The Liang Gie sangat membenci sifat-sifat atau mental pegawai negeri yang malas dan ogah-ogahan. Apalagi pegawai negeri yang sering sekali menyepelekan pekerjaannya. Mereka pikir, bekerja atau tidak, toh tetap digaji. Hal seperti itulah yang sering membuatnya jengkel. Apalagi bila melihat pegawai negeri yang telat ke kantor atau pulang lebih awal dari jatah yang ditentukan. ”Saya sering jengkel, melihat dengan mata kepala sendiri mentalitas pegawai negeri di sini,” ujarnya lirih.
Bagi The Liang Gie, disiplin dan konsisten dalam menjalankan pekerjaan merupakan harga mati yang tidak dapat ditawar-tawar. Sikap dan sifat seperti itulah yang menyebabkan dia dikagumi oleh atasan dan rekan sekerjanya.
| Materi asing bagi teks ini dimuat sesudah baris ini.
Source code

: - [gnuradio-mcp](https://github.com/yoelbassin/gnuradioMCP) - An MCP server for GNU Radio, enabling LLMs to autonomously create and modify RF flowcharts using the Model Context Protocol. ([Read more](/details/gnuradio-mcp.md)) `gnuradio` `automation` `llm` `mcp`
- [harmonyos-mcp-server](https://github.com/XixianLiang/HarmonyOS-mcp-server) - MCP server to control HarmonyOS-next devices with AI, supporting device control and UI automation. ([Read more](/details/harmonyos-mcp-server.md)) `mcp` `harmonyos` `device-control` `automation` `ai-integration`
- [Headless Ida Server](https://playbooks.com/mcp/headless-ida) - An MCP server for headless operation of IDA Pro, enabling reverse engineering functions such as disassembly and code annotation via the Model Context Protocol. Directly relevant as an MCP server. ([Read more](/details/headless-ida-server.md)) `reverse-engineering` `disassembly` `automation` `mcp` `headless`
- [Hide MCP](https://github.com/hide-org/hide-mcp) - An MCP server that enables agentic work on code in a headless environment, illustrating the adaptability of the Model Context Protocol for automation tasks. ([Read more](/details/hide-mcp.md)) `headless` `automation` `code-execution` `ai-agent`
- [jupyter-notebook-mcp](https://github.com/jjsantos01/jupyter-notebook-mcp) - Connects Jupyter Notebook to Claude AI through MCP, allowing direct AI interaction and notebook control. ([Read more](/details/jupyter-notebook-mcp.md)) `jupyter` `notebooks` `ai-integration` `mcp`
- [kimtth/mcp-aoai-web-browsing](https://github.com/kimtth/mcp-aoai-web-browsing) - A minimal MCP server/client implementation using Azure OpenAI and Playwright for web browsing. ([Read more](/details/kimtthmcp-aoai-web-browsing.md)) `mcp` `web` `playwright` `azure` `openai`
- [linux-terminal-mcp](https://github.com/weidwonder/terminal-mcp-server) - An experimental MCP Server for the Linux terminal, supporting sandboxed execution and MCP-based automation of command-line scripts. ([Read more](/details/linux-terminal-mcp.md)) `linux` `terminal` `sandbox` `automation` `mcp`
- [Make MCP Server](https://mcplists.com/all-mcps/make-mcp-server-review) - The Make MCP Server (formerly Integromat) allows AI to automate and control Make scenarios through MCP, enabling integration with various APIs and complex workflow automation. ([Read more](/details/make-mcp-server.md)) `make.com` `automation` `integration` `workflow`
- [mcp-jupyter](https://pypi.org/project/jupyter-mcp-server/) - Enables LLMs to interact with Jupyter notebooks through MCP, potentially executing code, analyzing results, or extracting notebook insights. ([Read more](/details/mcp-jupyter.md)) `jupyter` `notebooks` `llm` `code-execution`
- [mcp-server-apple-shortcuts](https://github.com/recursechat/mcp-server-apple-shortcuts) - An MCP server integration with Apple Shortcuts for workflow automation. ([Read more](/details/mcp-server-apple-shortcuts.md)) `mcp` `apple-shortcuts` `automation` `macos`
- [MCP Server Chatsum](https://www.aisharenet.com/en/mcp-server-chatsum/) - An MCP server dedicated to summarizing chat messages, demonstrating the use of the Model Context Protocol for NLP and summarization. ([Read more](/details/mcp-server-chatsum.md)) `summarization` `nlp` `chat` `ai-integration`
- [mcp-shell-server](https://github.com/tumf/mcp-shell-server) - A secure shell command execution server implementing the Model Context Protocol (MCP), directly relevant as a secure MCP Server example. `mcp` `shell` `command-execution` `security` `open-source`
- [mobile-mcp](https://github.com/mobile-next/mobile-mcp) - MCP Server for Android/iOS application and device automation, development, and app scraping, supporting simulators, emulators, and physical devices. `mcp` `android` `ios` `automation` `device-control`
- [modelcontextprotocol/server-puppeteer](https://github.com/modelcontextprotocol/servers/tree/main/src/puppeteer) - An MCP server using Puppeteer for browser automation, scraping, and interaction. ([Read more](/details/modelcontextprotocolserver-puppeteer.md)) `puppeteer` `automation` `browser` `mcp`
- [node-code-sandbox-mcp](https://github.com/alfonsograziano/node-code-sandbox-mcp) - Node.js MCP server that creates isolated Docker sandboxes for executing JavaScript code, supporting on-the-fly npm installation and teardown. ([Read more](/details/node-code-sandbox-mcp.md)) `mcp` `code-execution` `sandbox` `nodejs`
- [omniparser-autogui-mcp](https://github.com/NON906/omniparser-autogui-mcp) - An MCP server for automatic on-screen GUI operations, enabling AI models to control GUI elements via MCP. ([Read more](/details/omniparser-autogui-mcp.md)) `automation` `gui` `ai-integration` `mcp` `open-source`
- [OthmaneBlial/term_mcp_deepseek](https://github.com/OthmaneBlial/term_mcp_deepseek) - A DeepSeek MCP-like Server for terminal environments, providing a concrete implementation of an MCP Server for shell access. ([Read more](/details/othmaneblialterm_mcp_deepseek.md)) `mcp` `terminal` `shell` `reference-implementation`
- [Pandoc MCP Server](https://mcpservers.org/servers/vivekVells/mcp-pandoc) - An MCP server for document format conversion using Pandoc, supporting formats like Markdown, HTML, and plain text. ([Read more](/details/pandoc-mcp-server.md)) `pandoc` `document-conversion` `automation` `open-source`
Menurutnya, kedisiplinan, konsistensi dan tanggungjawab dalam mengerjakan sesuatu merupakan wujud ’kebaikan’ dalam hidup. ”Jangan dikira tidak ada korelasi antara menjalankan hidup dengan baik dengan keberuntungan,” ujarnya.
Menurutnya keberuntungan-keberuntungan yang dia dapatkan adalah buah dari sikap-sikapnya yang selalu berusaha menanamkan kebaikan. Selama kebaikan ini selalu dipupuk maka keberuntungan akan selalu datang. Rumus hidup inilah yang saat ini coba digambarkan ketika dia ditanya mengenai rahasia kesuksesan dalam hidupnya.
”Keberuntungan akan selalu berpihak pada orang yang suka melakukan kebaikan,” ujarnya. Ketika Tabloid Kampus ingin mengambil gabar sosok ini, ia menolak dengan halus. ”Maaf sebaiknya tidak perlu Anda mengambil gambar saya.” Apa boleh buat, foto yang terpampang dalam rubrik ini diambil dari back-cover buku The Liang Gie (Lielin/eddy je soe).